Dear Everyone,
I have around 200 genes from one species for which I want to study the evolutionary forces acting on these genes (may be positive selection) on orthologs of 20 sequenced genomes.
As a first step, I did all-vs-all blast of these 20 species and tried to classify these genes into gene families from where I can get the orthologs and paralogs of these genes. I used two different programs to do this job 1). ortholomcl, from where I can get nicely categorized output in the form of orthologs, inparalogs and co-orthologs and the tool is based on graph based heuristics. First, I used the orthomcl with default parameters (evalue 1e-5 and percent identity 50%). The tool seems to work fine for the genes with large families but not for the genes with small families. Further, I went up and down with the orthomcl parameters but not much effect on these families, genes with the small families were classified into different families. Please note when I talk about small and large gene families and family size, this is based on some known gene families in my genome that are well characterized.
So I decided to try with another tool 2). silix which simply gives the genes clustered into families and is based on finding similarity across a linked network. But this does not seems to work fine for the large families. As it keeps picking up more and more domains for large families, e.g. for a family that actually has size of 74 genes, silix reports this family as 5000 genes. Orthomcl gave correct results in these case.
Here is one paper that shows different genes families require different program parameters for correct resolution and has given the strategy to classify the gene families in newly sequenced species by using the information from the known gene families in model species. But using their approach for my work has two drawbacks: first, this is not possible to do this work for 200 genes. Second, this has not addressed if the gene family is not classified well before and not all the gene families are well characterized.
http://www.plosone.org/article/info:doi/10.1371/journal.pone.0013409
Can someone help me by suggesting the best approach to classify my genes into gene families. As different gene families require different parameters, will this work if I give one stringency criteria for all the genes?

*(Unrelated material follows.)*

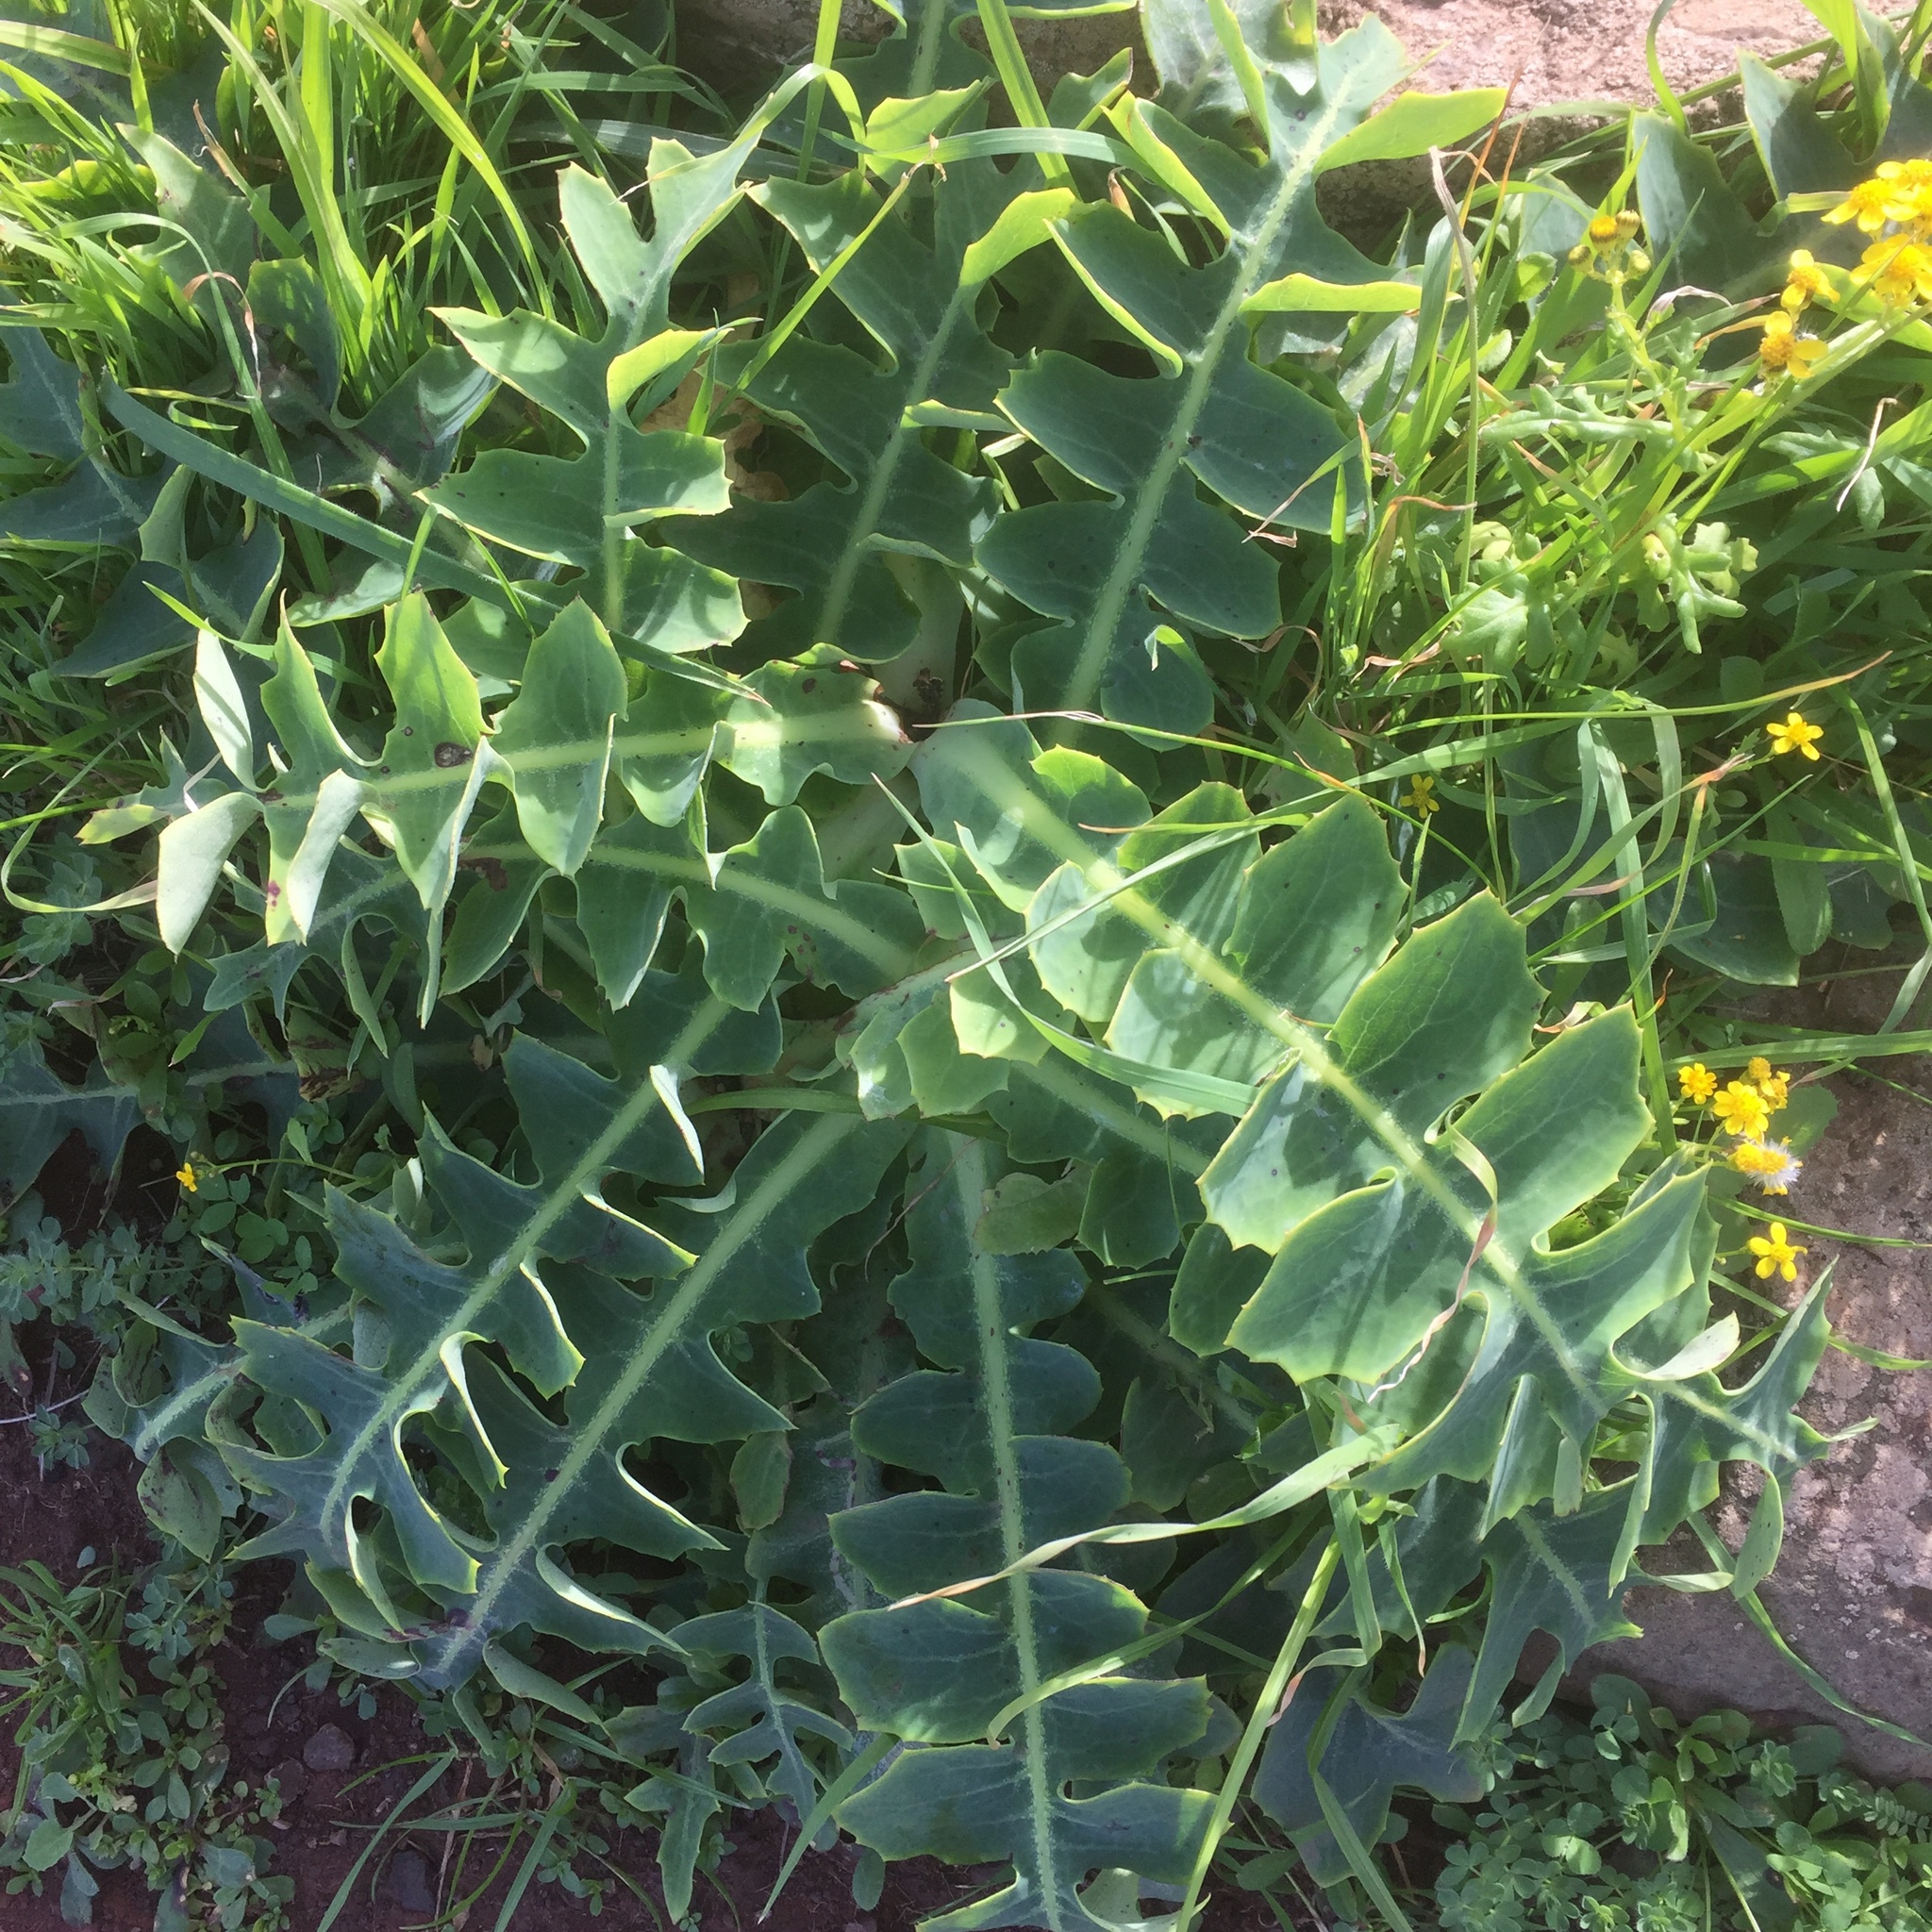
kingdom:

Hope I am clear in asking the question. Kindly let me know if something I misunderstood about selection studies.
Thanks, R.
RT, I am first author of the comparative gene family classification paper you cite (Frech and Chen, 2010). Reading your question and the comments below, my impression is that you confuse ortholog groups with gene families. OrthoMCL is used to detect the former and not the latter, which explains why OrthoMCL "tends to go a little too fine-grained".
Let's take your example from below. You say: "I have one gene family that is very well characterized and it has 16 members in A. thaliana genome. This family has been validated by several groups so I am very confident about this. When I analyzed this family in my orthomcl results then orthomcl has classified 12 genes in one family, 3 in one family and one gene in a separate family. We can say based on this that orthomcl is too stringent with default paramters."
The reason why OrthoMCL splits this gene family of 16 genes into three ortholog groups (not gene families!) is most likely not because your parameters are too stringent, but because this gene family indeed splits into three ortholog groups in your data set! This basically means that some members of your gene families have different orthologs than others. This is expected to happen for many gene families, depending on the relatedness of your species.
You say that you do not have well classified reference gene families for all your gene families of interest, so comparative gene family classification is probably not the way to go. What I would do in this case is to run the program TribeMCL (not OrthoMCL) with different inflation values and see how well your gene families get resolved. Then, for each gene family, pick the TribeMCL cluster that resolved this gene family best.
I found the implementation of TribeMCL in SCPS easier to set-up and install (mostly because I couldn't actually find working software for TribeMCL anywhere when I went searching, The link in the original paper is defunct IIRC). The approach you recommend in the cited paper I actually found very useful in my work.